Er gaat van alles fout bij het opvragen van naw-gegevens van internet- en telefoongebruikers. Dat blijkt uit een rapport van het Ministerie van Veiligheid en Justitie. Er zijn geen landelijke richtlijnen voor raadplegingen en er kan niet achteraf worden gecontroleerd of deze terecht waren.
Het Ministerie van Veiligheid en Justitie heeft bij twaalf politiekorpsen onderzocht hoe het is gesteld met het raadplegen van de zogenoemde CIOT-database en komt tot de conclusie dat er flink wat aan schort. In die database, die elk jaar ruim 2 miljoen keer wordt geraadpleegd, worden persoonsgegevens van telecom- en internetgebruikers opgeslagen; elke dag uploaden de providers hun voltallige klantenbestand daarvoor naar de overheid. De politie en de opsporingsdiensten kunnen met behulp van de database ip-adressen aan persoonsgegevens koppelen.
Uit het onderzoek blijkt dat de manier waarop een bevraging van de database moet worden uitgevoerd, slechts 'gedeeltelijk' is vastgelegd. Daardoor is 'een juiste uitvoering van dit proces' niet gegarandeerd. Waaraan een bevraging van de database precies moet voldoen, is voor velen onduidelijk. Bovendien is er bij de meeste politiekorpsen voor de controle op de bevragingen achteraf geen vastgelegde richtlijn en worden die controles niet vastgelegd.
Drie van de twaalf onderzochte korpsen gebruikten een systeem voor het afhandelen van bevragingen waarbij de toegang geautomatiseerd was geregeld en waarbij bevragingen werden vastgelegd. Bij de overige korpsen was in driekwart van de gevallen niet meer te achterhalen of de bevraging correct was uitgevoerd, omdat de vereiste documenten niet konden worden getoond. Overigens waren de meeste bevragingen die achteraf wel nog konden worden getoetst, rechtmatig, schrijft het ministerie.

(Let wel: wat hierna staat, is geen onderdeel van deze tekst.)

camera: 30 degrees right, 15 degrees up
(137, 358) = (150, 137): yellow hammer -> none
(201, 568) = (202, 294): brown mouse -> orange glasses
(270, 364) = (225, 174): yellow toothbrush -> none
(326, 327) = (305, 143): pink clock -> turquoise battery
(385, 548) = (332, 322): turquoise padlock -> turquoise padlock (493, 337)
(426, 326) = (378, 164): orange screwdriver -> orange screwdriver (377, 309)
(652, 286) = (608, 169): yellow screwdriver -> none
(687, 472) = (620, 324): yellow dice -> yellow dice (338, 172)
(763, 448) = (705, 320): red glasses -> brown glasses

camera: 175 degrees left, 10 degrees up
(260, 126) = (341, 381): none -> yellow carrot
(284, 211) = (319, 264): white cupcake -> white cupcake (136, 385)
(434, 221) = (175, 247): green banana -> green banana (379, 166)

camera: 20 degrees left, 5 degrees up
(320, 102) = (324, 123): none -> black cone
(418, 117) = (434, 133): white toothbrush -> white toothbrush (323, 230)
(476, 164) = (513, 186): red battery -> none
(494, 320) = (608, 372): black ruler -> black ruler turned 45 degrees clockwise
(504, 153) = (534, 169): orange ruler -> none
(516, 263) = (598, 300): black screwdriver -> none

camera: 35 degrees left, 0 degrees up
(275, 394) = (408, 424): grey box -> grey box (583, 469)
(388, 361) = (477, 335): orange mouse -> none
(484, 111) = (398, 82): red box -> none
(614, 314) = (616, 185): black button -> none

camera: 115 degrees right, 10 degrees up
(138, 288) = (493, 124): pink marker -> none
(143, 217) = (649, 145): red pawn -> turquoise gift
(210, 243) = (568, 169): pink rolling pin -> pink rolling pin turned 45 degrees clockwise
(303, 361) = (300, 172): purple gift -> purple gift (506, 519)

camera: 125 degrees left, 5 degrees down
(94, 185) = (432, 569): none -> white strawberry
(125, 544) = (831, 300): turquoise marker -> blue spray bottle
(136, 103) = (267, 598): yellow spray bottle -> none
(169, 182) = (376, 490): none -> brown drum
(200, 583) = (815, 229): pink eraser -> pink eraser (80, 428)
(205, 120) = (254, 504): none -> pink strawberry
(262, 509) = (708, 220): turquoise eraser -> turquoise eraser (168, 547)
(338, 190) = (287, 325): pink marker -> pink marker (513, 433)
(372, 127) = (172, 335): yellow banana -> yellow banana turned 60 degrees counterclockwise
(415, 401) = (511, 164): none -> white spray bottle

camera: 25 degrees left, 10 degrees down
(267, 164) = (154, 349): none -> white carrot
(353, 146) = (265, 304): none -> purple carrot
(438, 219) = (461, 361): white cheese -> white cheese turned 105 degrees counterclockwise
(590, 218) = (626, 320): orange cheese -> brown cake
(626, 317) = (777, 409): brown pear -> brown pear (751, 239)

De opstellers van het rapport raden het kabinet aan om de richtlijnen voor bevragingen te actualiseren en erop toe te zien dat alle raadplegers van de richtlijnen op de hoogte zijn. Daarnaast wordt de politie aangeraden om met een geautomatiseerd systeem voor de bevragingen te komen. Ook moeten bevragingen worden gelogd.